[WHAT IS BEING ASKED]:
Return exactly the final stretch of the records below, opening with the line that contains "coaching, mentorship programs, or rotational" and closing with the last line.

[Collected data]:
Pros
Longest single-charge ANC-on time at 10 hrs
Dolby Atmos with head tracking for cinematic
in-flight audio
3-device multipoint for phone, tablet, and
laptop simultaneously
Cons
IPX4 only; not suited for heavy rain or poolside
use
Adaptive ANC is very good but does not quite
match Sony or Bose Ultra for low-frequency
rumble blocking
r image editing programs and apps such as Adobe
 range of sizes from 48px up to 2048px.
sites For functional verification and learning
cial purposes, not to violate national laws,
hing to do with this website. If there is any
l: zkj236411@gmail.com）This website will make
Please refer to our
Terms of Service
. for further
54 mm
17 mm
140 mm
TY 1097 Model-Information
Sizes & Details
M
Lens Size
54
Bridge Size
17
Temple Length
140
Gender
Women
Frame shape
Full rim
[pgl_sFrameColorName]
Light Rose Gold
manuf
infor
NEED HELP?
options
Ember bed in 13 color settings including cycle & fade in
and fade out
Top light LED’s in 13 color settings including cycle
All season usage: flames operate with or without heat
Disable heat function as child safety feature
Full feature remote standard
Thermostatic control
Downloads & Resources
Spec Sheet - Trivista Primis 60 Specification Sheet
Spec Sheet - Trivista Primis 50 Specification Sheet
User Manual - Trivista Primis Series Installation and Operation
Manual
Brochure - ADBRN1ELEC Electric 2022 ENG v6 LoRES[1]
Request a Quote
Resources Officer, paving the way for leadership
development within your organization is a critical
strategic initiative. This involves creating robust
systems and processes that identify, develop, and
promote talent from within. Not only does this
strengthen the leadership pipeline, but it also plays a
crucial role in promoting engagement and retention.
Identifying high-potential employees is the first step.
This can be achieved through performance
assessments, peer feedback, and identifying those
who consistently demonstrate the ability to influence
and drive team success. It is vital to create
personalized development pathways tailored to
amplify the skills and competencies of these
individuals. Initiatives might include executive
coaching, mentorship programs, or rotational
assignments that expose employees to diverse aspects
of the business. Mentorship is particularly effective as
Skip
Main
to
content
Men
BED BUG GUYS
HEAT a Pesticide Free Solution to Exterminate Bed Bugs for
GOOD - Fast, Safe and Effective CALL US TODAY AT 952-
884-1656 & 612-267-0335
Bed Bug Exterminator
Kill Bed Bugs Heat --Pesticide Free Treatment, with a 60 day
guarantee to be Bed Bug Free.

[RESULT OF THIS EXERCISE]:
coaching, mentorship programs, or rotational
assignments that expose employees to diverse aspects
of the business. Mentorship is particularly effective as
Skip
Main
to
content
Men
BED BUG GUYS
HEAT a Pesticide Free Solution to Exterminate Bed Bugs for
GOOD - Fast, Safe and Effective CALL US TODAY AT 952-
884-1656 & 612-267-0335
Bed Bug Exterminator
Kill Bed Bugs Heat --Pesticide Free Treatment, with a 60 day
guarantee to be Bed Bug Free.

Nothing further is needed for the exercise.